Serving the High Plains

Fire departments tackle new system

As the new fiscal year begins for nine rural fire departments, county officials centered their concerns on how to continue services under the new quarterly funding system.

“The good news is the first portion of the funding will be in sooner than expected,” said Richard Primrose, County Manager.

Primrose said the first 26 percent of the expected funds should come in late July or early August. He said despite the early arrival the amount the departments receive may only be enough to make payments to the Finance Authority for their equipment purchase loans.

Primrose said as it stands, many departments are using carryover cash balances from last year for operational and maintenance costs. He said many of the departments have loans they used to purchase equipment. In the old system the departments would receive a lump sum from the fire protection fund and each department would pay their loans and have money to operate, Primrose added.

When the departments purchased new fire engines and water trucks, they did so when the old funding system was still in place, said Donald Adams, Quay County Fire Marshall.

Adams said the purchases were made to ensure the fire departments have the equipment to provide the essential services for the residents. He said each department has to make sure they have the required and certified equipment for each firefighter. The regulations and requirements are constantly changing and each department works to stay up to date for the safety of the firefighters and the public, Adams added.

“People would be shocked at the cost to properly equip a firefighter,” Adams said. “On the top end it could easily cost $15,000 to equip one firefighter.”

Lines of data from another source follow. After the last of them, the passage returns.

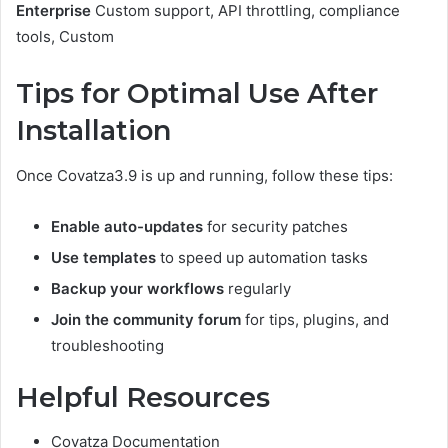
Enterprise
Custom support, API throttling, compliance
tools, Custom
Tips for Optimal Use After
Installation
Once Covatza3.9 is up and running, follow these tips:
Enable auto-updates
for security patches
Use templates
to speed up automation tasks
Backup your workflows
regularly
Join the community forum
for tips, plugins, and
troubleshooting
Helpful Resources
Covatza Documentation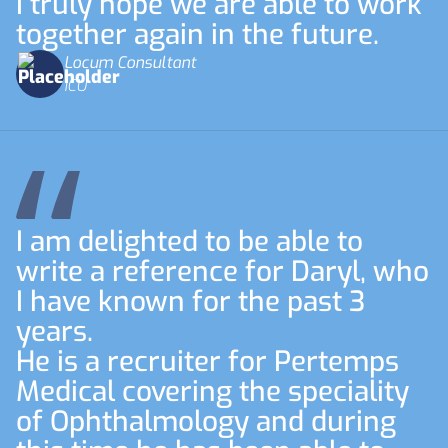
I truly hope we are able to work
together again in the future.
Locum Consultant
ICU
I am delighted to be able to
write a reference for Daryl, who
I have known for the past 3
years.
He is a recruiter for Pertemps
Medical covering the speciality
of Ophthalmology and during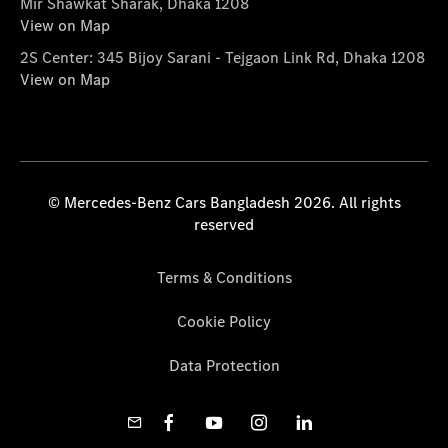
Mir Shawkat Sharak, Dhaka 1208
View on Map
2S Center: 345 Bijoy Sarani - Tejgaon Link Rd, Dhaka 1208
View on Map
© Mercedes-Benz Cars Bangladesh 2026. All rights
reserved
Terms & Conditions
Cookie Policy
Data Protection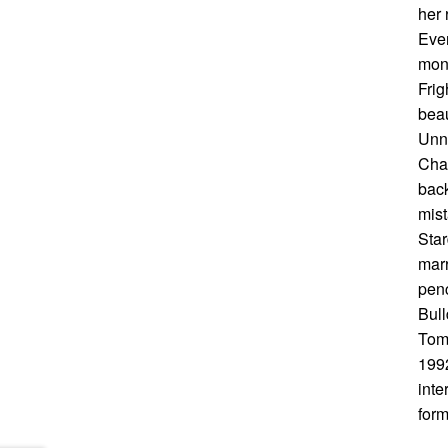
her 
Ever
mons
Frig
beau
Unn…
Chad
back
mist
Star
marr
penc
Bul
Tom 
1992
inte
form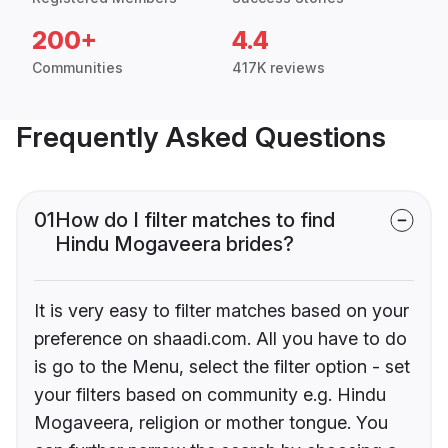
200+
4.4
Communities
417K reviews
Frequently Asked Questions
01
How do I filter matches to find
Hindu Mogaveera brides?
It is very easy to filter matches based on your
preference on shaadi.com. All you have to do
is go to the Menu, select the filter option - set
your filters based on community e.g. Hindu
Mogaveera, religion or mother tongue. You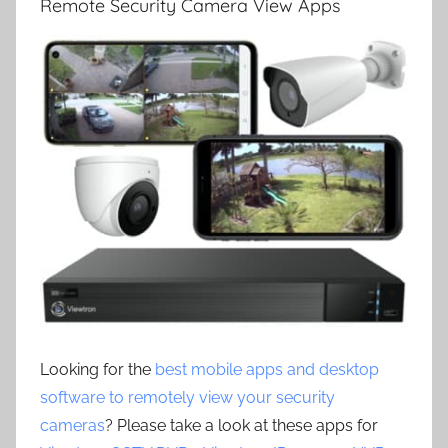
Remote Security Camera View Apps
Looking for the
best mobile apps and desktop
software to remotely view your security
cameras
? Please take a look at these apps for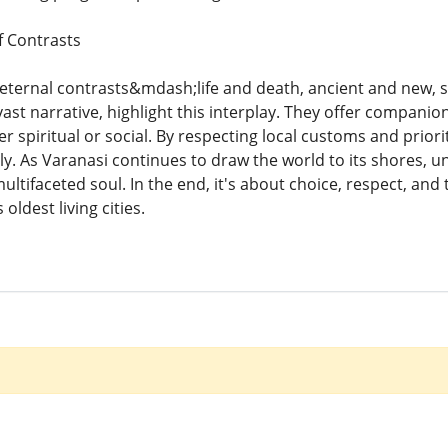
f Contrasts
ternal contrasts&mdash;life and death, ancient and new, sa
vast narrative, highlight this interplay. They offer companio
 spiritual or social. By respecting local customs and priori
y. As Varanasi continues to draw the world to its shores, u
multifaceted soul. In the end, it's about choice, respect, an
oldest living cities.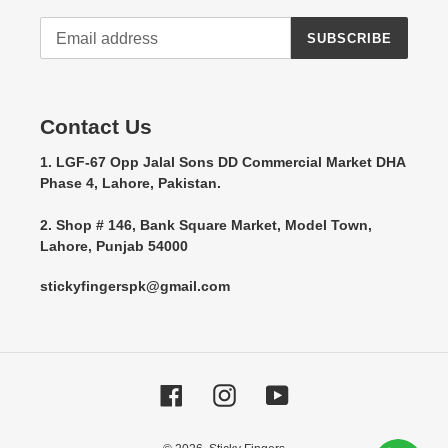
SUBSCRIBE
Contact Us
1. LGF-67 Opp Jalal Sons DD Commercial Market DHA
Phase 4, Lahore, Pakistan.
2. Shop # 146, Bank Square Market, Model Town,
Lahore, Punjab 54000
stickyfingerspk@gmail.com
Facebook
Instagram
YouTube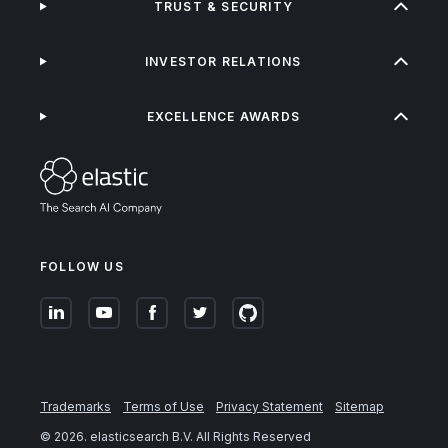
TRUST & SECURITY
INVESTOR RELATIONS
EXCELLENCE AWARDS
FOLLOW US
Trademarks
Terms of Use
Privacy Statement
Sitemap
©
2026
. elasticsearch B.V. All Rights Reserved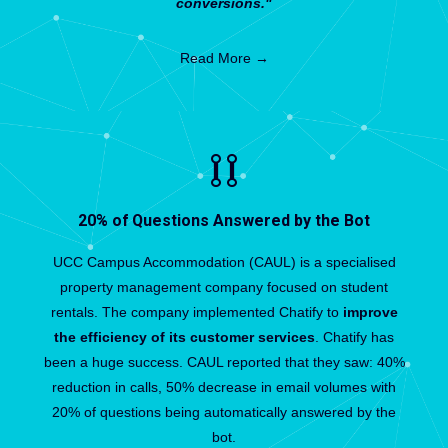
conversions."
Read More →
20% of Questions Answered by the Bot
UCC Campus Accommodation (CAUL) is a specialised
property management company focused on student
rentals. The company implemented Chatify to
improve
the efficiency of its customer services
. Chatify has
been a huge success. CAUL reported that they saw: 40%
reduction in calls, 50% decrease in email volumes with
20% of questions being automatically answered by the
bot.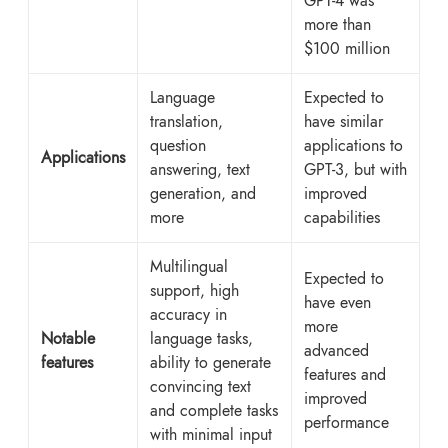
GPT-4 was
more than
$100 million
Language
Expected to
translation,
have similar
question
applications to
Applications
answering, text
GPT-3, but with
generation, and
improved
more
capabilities
Multilingual
Expected to
support, high
have even
accuracy in
more
Notable
language tasks,
advanced
features
ability to generate
features and
convincing text
improved
and complete tasks
performance
with minimal input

Primrose said the Finance Authority has notified counties about a short term loan option. He said the authority would lend the departments money to pay their loans and would be repaid when the next distribution is sent out.

“They are going to loan us our money, until we can pay them with our money,” Primrose said.

Primrose said there is a real possibility of the counties having to assist the departments with their daily operational and maintenance cost. He said this will be a challenge for rural counties like Quay that has nine rural fire departments to cover the county.

The funding system for the fire departments and law enforcement changed in April when Gov. Susana Martinez signed House Bill 4, which swept funds from the Fire and Law Enforcement Protection funds.

The bill not only swept money from the funds, but restructured the funding distribution, said Mike Cherry, Quay County commissioner.

Cherry said these funds are the main source of money used by fire departments for the operational cost, maintenance and purchasing of equipment.

Fire departments are used to receiving the funds in a lump sum in July, but this will change to monthly distribution, said Brian Moore, New Mexico Association of Counties lobbyist.